Of course that’s a lot harder to do, since it’s a lot more than a UX change. So I’m not really slagging GitHub here. But it’s the right way to attack this problem.



True "Undo" is, IMO, a pipe dream for all but brand new projects. That will pretty much require you to rearchitect a decent chunk of anything that wasn't built with it explicitly in mind.

In this case, I don't quite understand why stars and forks need to be deleted when switching visibility, since it seems like the two shouldn't be linked. I can star and fork my private repos just fine, so it seems like it was just easier to clear it out than to deal with RBAC at that level.


I don't think any fork was deleted. 3.5k forks as of now vs 3.4k forks in January: https://web.archive.org/web/20220129022012/https://github.co...

Many people won't notice some of their stars having disappeared, but many would be surprised to see their forks deleted without their consent, especially those that are not merely a mirror. People can have diverged forks after adding substantial changes without feeding them back to the original for a variety of reasons.


Then don't "do" the delete, when the users "do" the delete.

Pretend to do it, actually do it 24 hours later, and if they "undo" the delete within that time frame, just remove it from the delete queue process.


Just not deleting them in the first place, or not deleting them until explicitly asked to, would suffice, and would be, ultimately, less code.
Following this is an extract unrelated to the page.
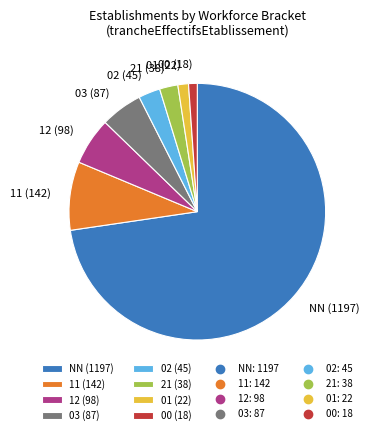

The 11 (142) slice represents 15% of the pie. True or false?

False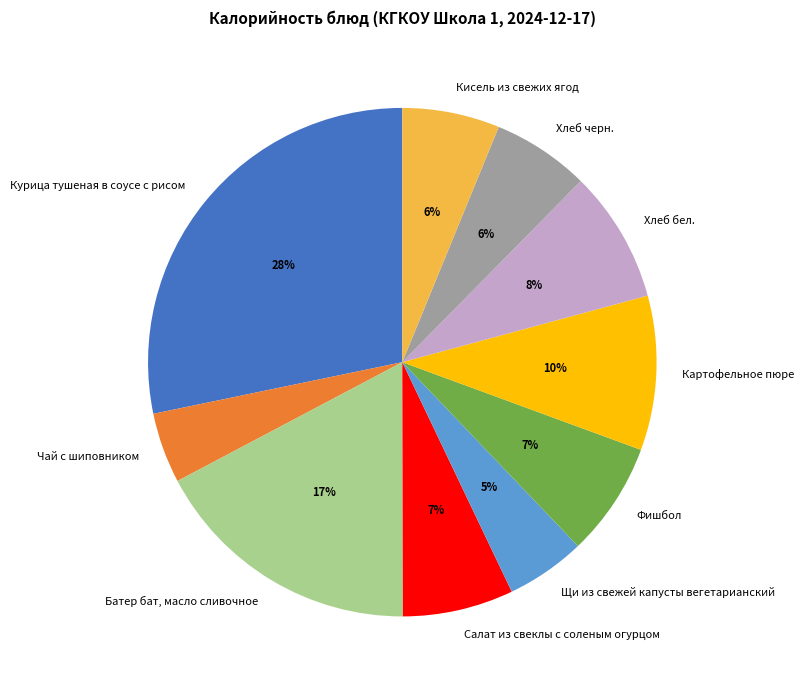

Is Кисель из свежих ягод the majority of the pie?

No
So, I am not buying the apologetics.


It seems to me that services that pretend to delete data but don't actually do it are usually subject to criticism on Hacker News, not praise.


The issue tend to be services who are not upfront about it. "This is potentially really damaging, so in case it's a mistake we'll just hide it for 24 hours during which you can undo" or something to that effect would be sufficient.


You did not read the comment you replied to. Why? And then, why reply?


The counterpoint is that tools like that can be abused. Just as a hypothetical, if I have an open source product and do something the community doesn't like, I can make the repo private til the storm blows over so people can't un-star it. The number of people that remember to un-star it a week or two later is going to be a lot less.

I still think you're right, but it's not even as simple as UX and small backend changes. Allowing the repo owner to re-play other peoples' actions comes with complicated policy decisions. GitHub could make it so only support can restore those, but now they're in the awkward position of having to say when it's okay to restore and when it isn't. Still, it may be the best compromise.